EXERCISE AIM:
Please return every line from the entries that has the string "linecap" in it.

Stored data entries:
---
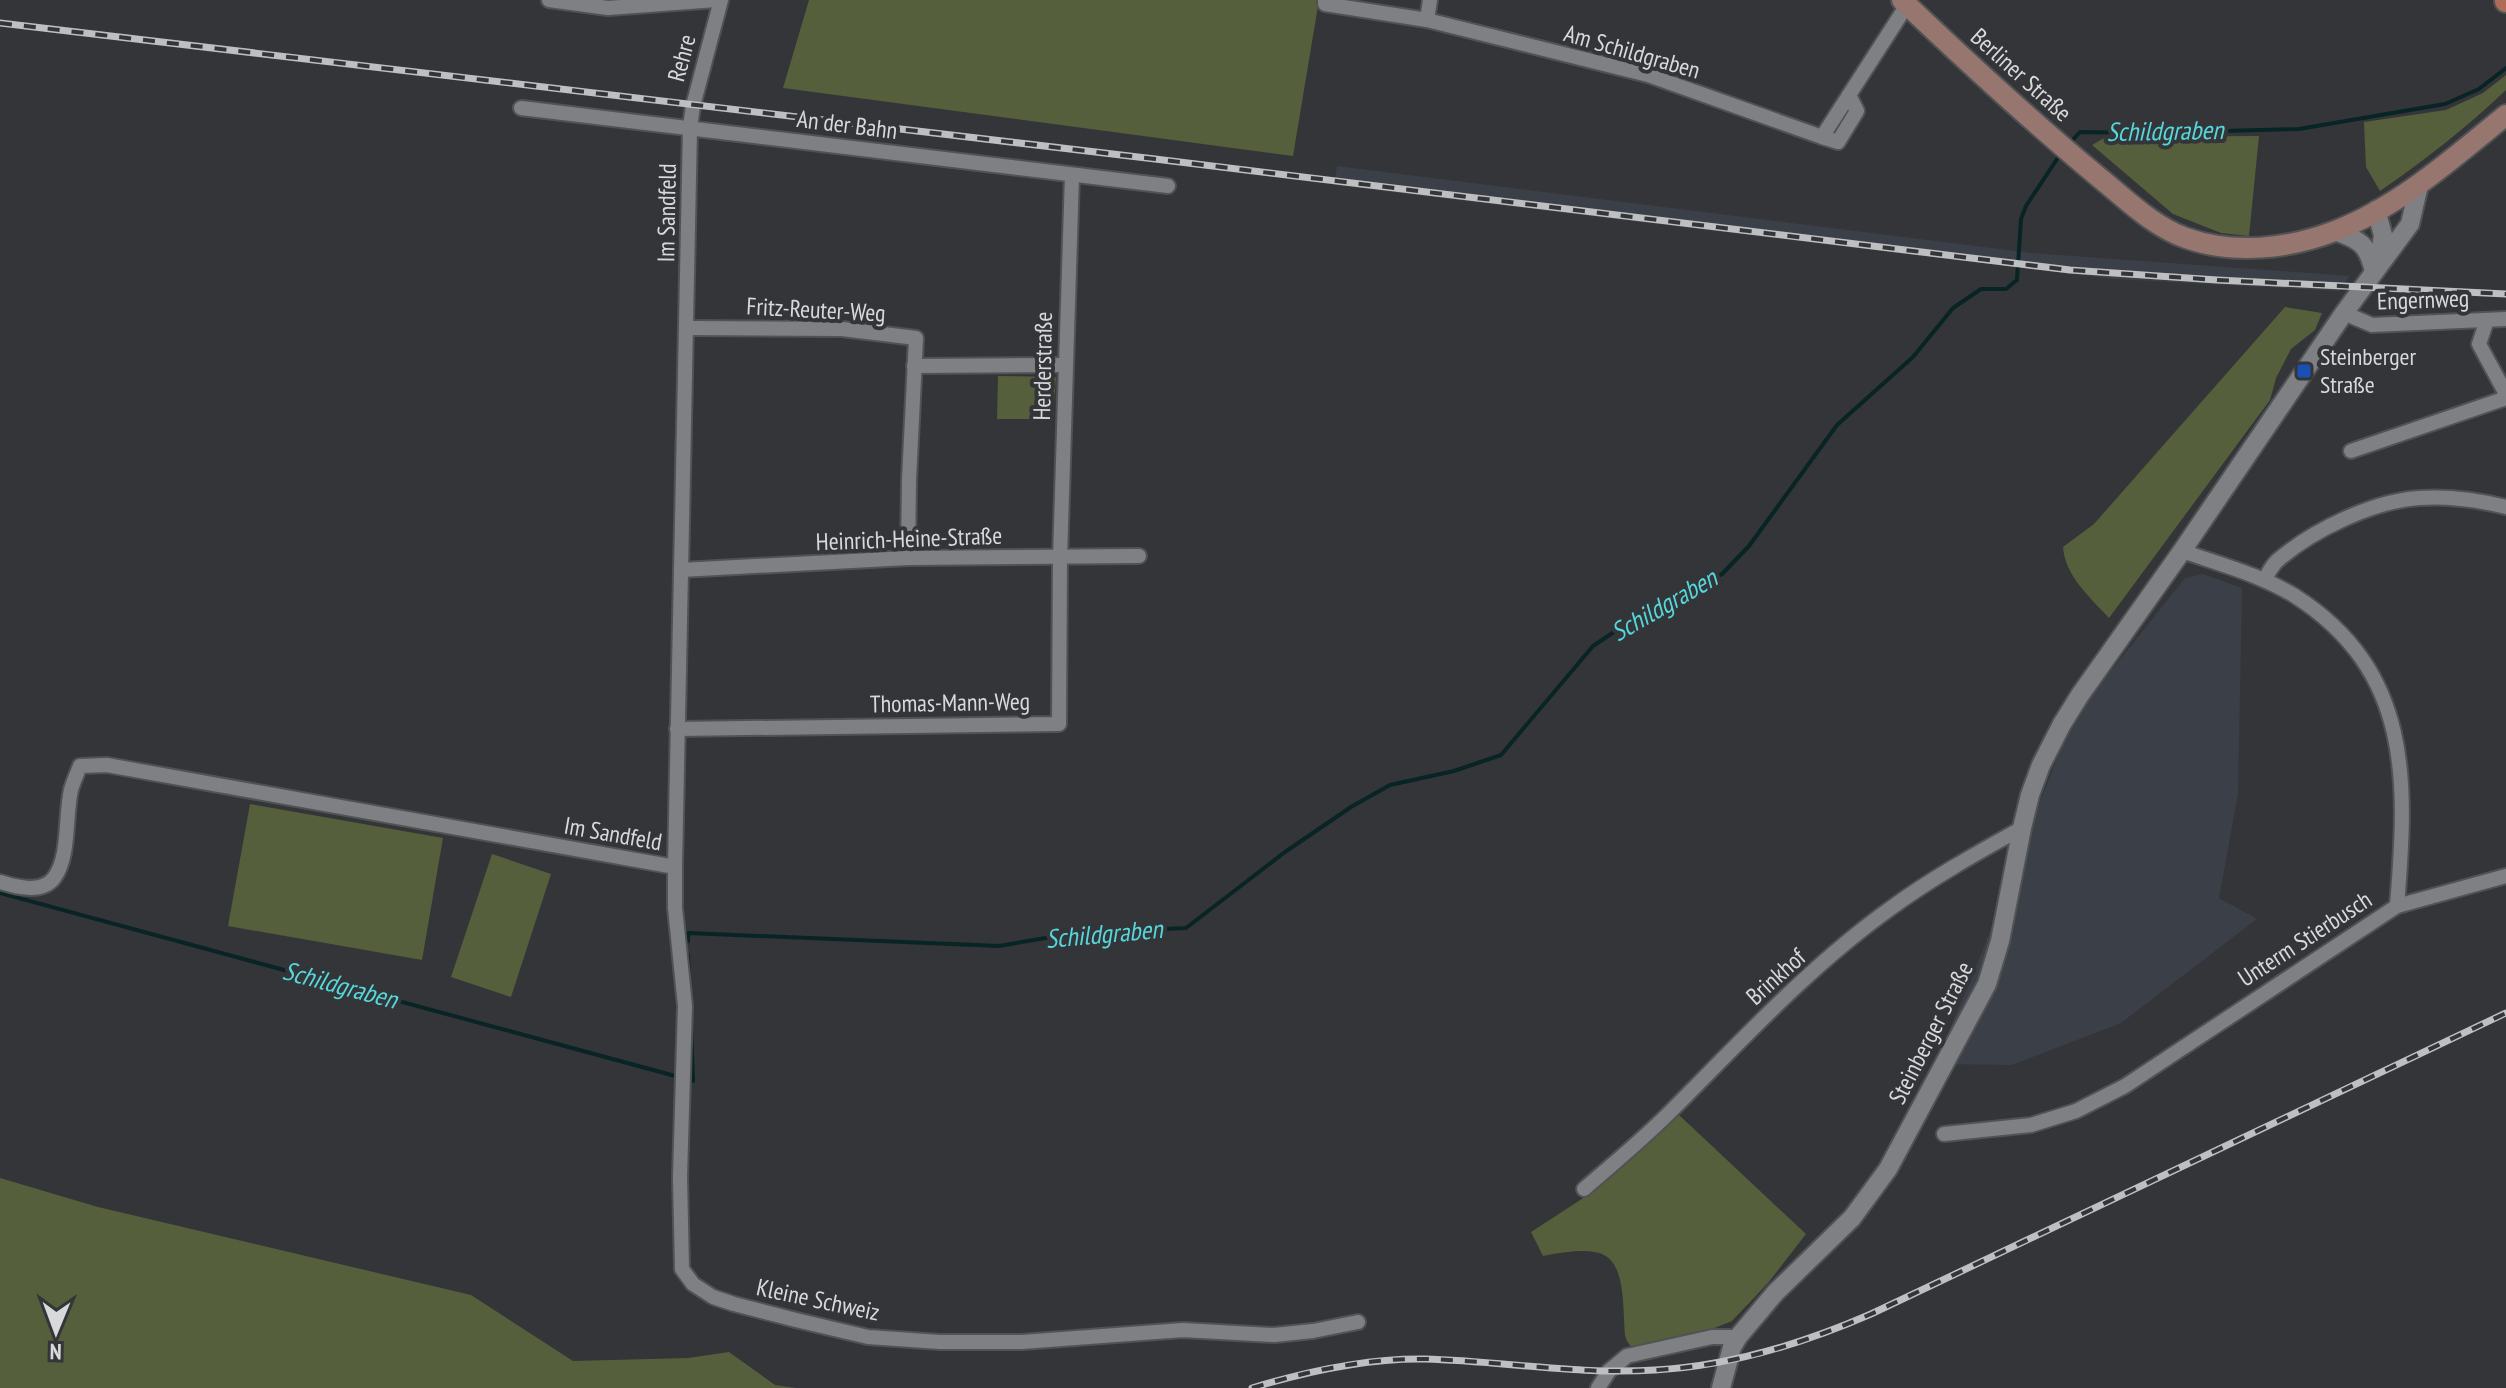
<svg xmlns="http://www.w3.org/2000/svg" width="2506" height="1388" font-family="'PT Sans Narrow',sans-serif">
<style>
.built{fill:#3b3f48}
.green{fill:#565f3b}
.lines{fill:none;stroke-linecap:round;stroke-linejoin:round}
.stream{stroke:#082425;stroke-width:4}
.minor-casing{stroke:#515254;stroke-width:18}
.tertiary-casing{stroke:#515254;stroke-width:22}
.secondary-casing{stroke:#515254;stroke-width:24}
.primary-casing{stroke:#515254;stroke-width:26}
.minor{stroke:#7f8084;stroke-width:14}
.tertiary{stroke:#7f8084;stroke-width:18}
.secondary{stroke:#96766e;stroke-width:20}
.primary{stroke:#ae6c58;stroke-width:22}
.rail-casing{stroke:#bebfc1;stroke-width:7}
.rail{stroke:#343539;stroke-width:4;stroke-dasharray:12;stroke-linecap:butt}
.transit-dot{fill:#1a4fb4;stroke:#343539;stroke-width:3}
.labels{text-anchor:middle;stroke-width:8;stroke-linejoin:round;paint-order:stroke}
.street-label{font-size:24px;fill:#d8d9db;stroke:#343539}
.poi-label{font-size:24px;fill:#d8d9db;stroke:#343539;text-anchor:start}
.water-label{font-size:26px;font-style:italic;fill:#55d8db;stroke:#343539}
</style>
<rect width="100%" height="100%" fill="#343539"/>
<g class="built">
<polygon points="1337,166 2032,253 2350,276 2339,291 2114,279 1334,185"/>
<polygon points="2203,574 2242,588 2238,794 2219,898 2257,919 2121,1023 2012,1065 1935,1064 1982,952 2061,748 2094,692 2185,578"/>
</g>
<g class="green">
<polygon points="809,0 1319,0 1293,156 783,88"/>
<path d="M2506,75V90C2467,127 2424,161 2380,191L2366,167L2364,122L2446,110L2483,93Z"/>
<polygon points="2259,136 2249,236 2221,233 2173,214 2092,145 2106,137"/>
<path d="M2285,307L2322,313L2315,330L2291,349L2276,378L2270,400L2109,618C2090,597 2065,576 2063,547L2094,524Z"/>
<polygon points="998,376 1056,377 1053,419 997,419"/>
<polygon points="250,804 443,838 422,960 228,926"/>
<polygon points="492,854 551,874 511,997 451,977"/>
<path d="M1679,1115L1806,1234L1768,1283L1732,1321L1712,1329L1632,1347C1623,1340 1625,1330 1624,1319C1622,1250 1608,1244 1543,1256L1531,1232L1591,1193Z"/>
<polygon points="0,1178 98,1207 471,1295 573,1361 688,1358 729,1352 775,1385 796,1388 0,1388"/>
</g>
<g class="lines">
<g class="stream">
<polyline points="2070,143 2080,132 2147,133 2299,129 2445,104 2479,89 2506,68"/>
<polyline points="0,893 679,1077"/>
<polyline points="688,941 688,933 999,946 1075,933 1186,928 1285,852 1351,807 1390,785 1454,771 1501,755 1593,646 1638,616 1722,574 1749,546 1837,425 1913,357 1953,308 1981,289 2006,289 2017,280 2021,219 2026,206 2061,153"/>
<polyline points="688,955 689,980"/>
<polyline points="688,1080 693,1081 691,1028"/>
</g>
<defs>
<g id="minor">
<polyline points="549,0 608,8 716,0"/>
<polyline points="1325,0 1325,4 1427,20"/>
<polyline points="1430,0 1427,20 1648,75 1822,137 1907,5"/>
<polyline points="521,108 1168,186"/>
<polyline points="1822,137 1838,142 1857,111 1849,95"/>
<polyline points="2344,313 2372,325 2506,319"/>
<polyline points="2487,320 2479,344 2506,394"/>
<polyline points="687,328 842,329 916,338 909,480 908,558"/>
<polyline points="914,366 1066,365"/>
<polyline points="2351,451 2506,398"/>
<polyline points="681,570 908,558 1139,556"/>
<path d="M2264,580C2268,574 2272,565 2278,560C2313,530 2373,501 2419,498C2448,496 2478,500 2506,507"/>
<polyline points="677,729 1059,724 1060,558 1072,175"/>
<polyline points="675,867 675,908 685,1006 680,1177 682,1269 693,1284 713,1297 734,1304 796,1320 868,1337 940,1342 1022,1342 1183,1330 1274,1335 1313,1331 1358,1322"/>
<path d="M0,882C16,887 42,894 54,878C70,857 65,815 71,790C73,782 77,774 80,766L107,765L675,867L690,127L693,106L721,0"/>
<polyline points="2397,906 2506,876"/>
<path d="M1944,1134L2031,1125L2076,1111L2125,1086L2397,906C2407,782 2413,672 2295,596C2261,575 2219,564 2182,551"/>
<path d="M1584,1189C1615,1162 1647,1136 1675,1107C1744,1038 1811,965 1891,908C1932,878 1977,853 2022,828"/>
<polyline points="1598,1388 1609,1371 1627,1356 1712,1337 1738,1337"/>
</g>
<g id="tertiary">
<polyline points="2376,210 2383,235 2379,262"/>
<path d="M2335,231C2360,240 2368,244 2374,272"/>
<polyline points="1721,1388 1732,1347 1738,1337 1775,1293 1852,1218 1888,1169 1987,984 2000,941 2022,828 2030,795 2041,765 2062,724 2080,695 2182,551 2344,313 2410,224 2419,185"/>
</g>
<path id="secondary" d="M1902,0C1967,62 2032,122 2101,179C2127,200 2154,227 2186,238C2234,255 2288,249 2335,231C2400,206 2453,158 2506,115"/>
<polyline id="primary" points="2506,0 2506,1"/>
</defs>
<use href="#minor" class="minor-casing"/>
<use href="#tertiary" class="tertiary-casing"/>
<use href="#secondary" class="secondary-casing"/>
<use href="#primary" class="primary-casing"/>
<use href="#minor" class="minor"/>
<use href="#tertiary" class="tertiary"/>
<use href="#secondary" class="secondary"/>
<use href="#primary" class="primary"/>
<defs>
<g id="rail">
<polyline points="0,23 1155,159 2070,270 2217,280 2506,294"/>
<path d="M1252,1388C1308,1371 1366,1358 1425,1359C1502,1361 1578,1375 1655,1370C1731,1366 1802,1344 1871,1314L2506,1013"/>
</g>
</defs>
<use href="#rail" class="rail-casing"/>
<use href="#rail" class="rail"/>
</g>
<rect class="transit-dot" x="2296" y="363" width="16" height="16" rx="4"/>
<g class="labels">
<g class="street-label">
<text transform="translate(1632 52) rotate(16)" y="8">Am Schildgraben</text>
<text transform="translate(682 58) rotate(-75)" y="8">Rehre</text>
<text transform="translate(2021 75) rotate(42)" y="8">Berliner Straße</text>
<text transform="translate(847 125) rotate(7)" y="8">An der Bahn</text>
<text transform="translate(667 213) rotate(-89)" y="8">Im Sandfeld</text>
<text transform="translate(2423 300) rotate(-2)" y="8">Engernweg</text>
<text transform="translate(816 310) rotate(3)" y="8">Fritz-Reuter-Weg</text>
<text transform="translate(1043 366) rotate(-89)" y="8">Herderstraße</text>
<text transform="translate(909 539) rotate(-2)" y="8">Heinrich-Heine-Straße</text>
<text transform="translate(950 703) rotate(-1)" y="8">Thomas-Mann-Weg</text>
<text transform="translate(613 834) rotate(10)" y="8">Im Sandfeld</text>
<text transform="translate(2305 939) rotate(-33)" y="8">Unterm Stierbusch</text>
<text transform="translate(1776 977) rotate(-42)" y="8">Brinkhof</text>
<text transform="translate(1931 1033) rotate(-63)" y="8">Steinberger Straße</text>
<text transform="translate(818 1300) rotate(12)" y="8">Kleine Schweiz</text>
</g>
<g class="poi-label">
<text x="2320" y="365">Steinberger<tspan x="2320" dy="28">Straße</tspan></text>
</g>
<g class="water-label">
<text transform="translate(2165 131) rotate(-1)" y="9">Schildgraben</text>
<text transform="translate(1664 605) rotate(-30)" y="9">Schildgraben</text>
<text transform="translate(1104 934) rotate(-5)" y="9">Schildgraben</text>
<text transform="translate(340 985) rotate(15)" y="9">Schildgraben</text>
</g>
</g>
<g transform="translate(56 1332) rotate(181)" stroke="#343539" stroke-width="6" paint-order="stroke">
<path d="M0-6L14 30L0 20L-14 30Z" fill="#d8d9db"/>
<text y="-12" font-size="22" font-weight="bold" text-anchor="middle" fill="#d8d9db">N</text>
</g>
</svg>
---
COMPLETED EXERCISE:
.lines{fill:none;stroke-linecap:round;stroke-linejoin:round}
.rail{stroke:#343539;stroke-width:4;stroke-dasharray:12;stroke-linecap:butt}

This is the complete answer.